For sale was one of those GPS gizmos that attach to your car's windshield and show you how to get from where you are to where you want to go. It was a refurbished Navigon 2100 and had a very reasonable price attached to it. I had been kinda looking at these things for a year or so and had decided they were too expensive – especially for what was, in essence, a toy. But this price was way reasonable, my queries on the Internet on the quality of this particular device were fairly positive, so I took a chance and bought it.


I remember the first time I used it. I'd received it one day and soon finished doing the setup on the unit as the directions showed. I carried it out to my car and attached it to the windshield and plugged it into the cigarette lighter socket. Then I turned it on.


And it knew where I was! How cool was that! A little map popped up and showed me that I was... at home! Wow!

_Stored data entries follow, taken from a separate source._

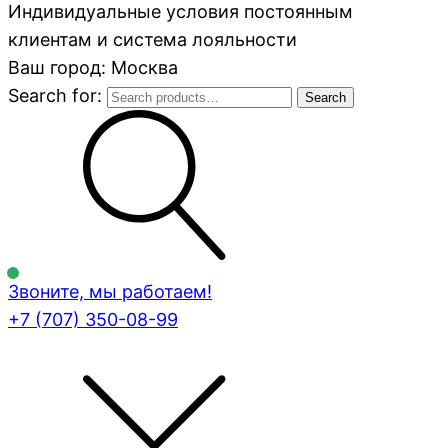
Индивидуальные условия постоянным
клиентам и система лояльности
Ваш город: Москва
Search for:
Search
Звоните, мы работаем!
+7 (707)
350-08-99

I entered the address of the office where I work and, bingo, my route was displayed. I started my drive and the pleasant lady's voice began directing my turns and what streets and roads I should travel to get to my destination. Some of her ideas on how to get to work were quite amusing that first day. She needed a bit of tweaking. But after I did that, she was right on! I tried Miss Gizmo on a few other destinations and took some imaginative routes and she still got me where I was going quite handily. And as I would drive along I could glance over at her and... there I was! Traveling down the highway on my way to wherever.


I've had her for a few weeks now and enjoy her company on my drives. She is companionable and knows how to keep her mouth shut unless I start losing my way. Then she takes me by the hand (figuratively, of course) and leads me in the right direction. She always knows where I am, my speed, my direction, my elevation and how far I have to go to achieve my goal.


Sometimes I wish my wife were as informative!


So I'm enjoying Miss Gizmo's company for the time being. I'm sure one day she'll become commonplace and she'll be relegated to riding in my glove box instead of my windshield. She'll sit there quietly, waiting for the times when I need a hand navigating my way through life. And when I do she'll be my pal again, sitting happily on my windshield, pointing the way.